Extracted data below:

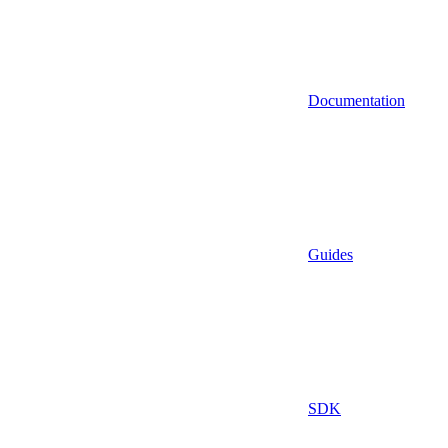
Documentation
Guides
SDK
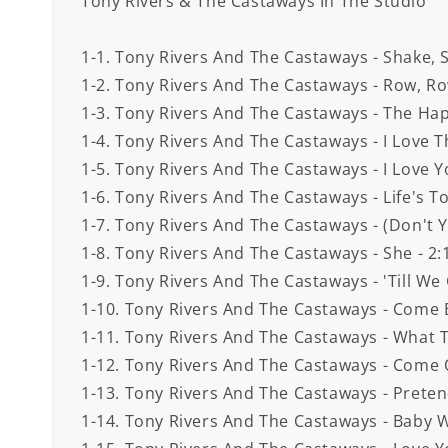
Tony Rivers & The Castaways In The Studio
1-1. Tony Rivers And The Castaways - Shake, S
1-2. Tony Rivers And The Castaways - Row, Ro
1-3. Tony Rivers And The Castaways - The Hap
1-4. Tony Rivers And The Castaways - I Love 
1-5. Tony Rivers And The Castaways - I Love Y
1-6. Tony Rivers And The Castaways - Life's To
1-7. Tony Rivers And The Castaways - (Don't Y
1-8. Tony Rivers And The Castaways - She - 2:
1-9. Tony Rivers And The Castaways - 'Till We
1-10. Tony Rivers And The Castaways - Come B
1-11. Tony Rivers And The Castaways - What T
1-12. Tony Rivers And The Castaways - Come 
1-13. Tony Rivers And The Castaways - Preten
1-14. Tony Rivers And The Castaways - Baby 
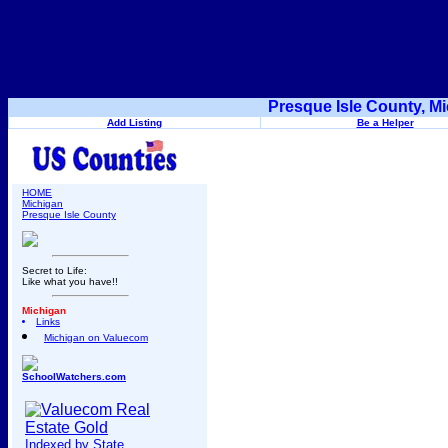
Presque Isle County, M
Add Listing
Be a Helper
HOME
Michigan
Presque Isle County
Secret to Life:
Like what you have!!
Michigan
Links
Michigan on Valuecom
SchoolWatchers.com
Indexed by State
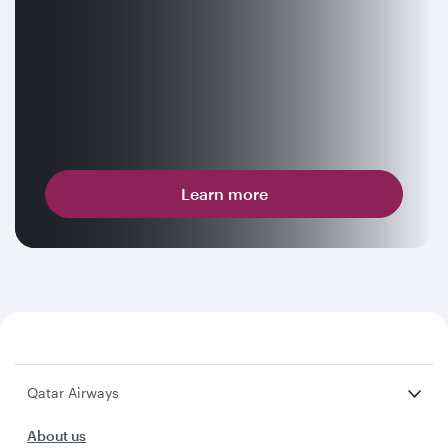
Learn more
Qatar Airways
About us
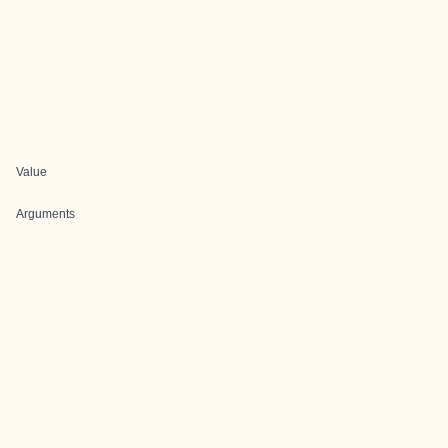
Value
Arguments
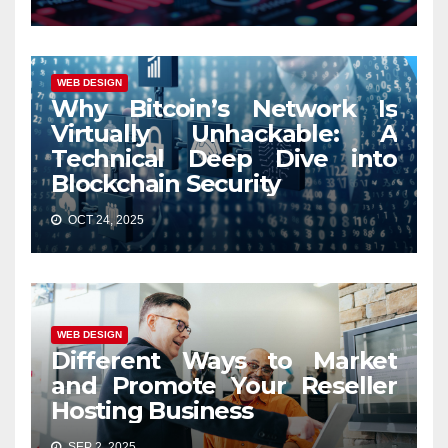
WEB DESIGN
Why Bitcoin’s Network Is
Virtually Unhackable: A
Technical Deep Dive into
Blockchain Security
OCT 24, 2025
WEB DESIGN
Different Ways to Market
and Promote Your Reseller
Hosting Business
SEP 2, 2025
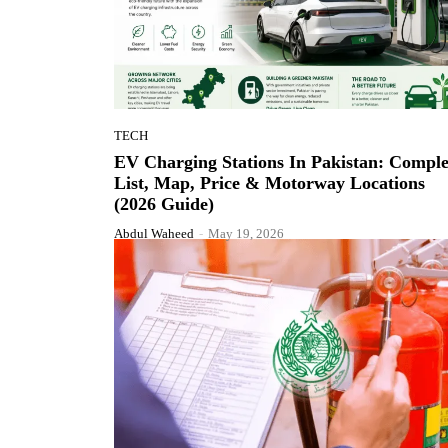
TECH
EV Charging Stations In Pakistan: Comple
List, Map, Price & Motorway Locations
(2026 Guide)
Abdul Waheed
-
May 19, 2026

End of Extracted data.

## What you have to do
Show each line of the records that contains the string "Life".

## Solution
1-6. Tony Rivers And The Castaways - Life's To
Secret to Life:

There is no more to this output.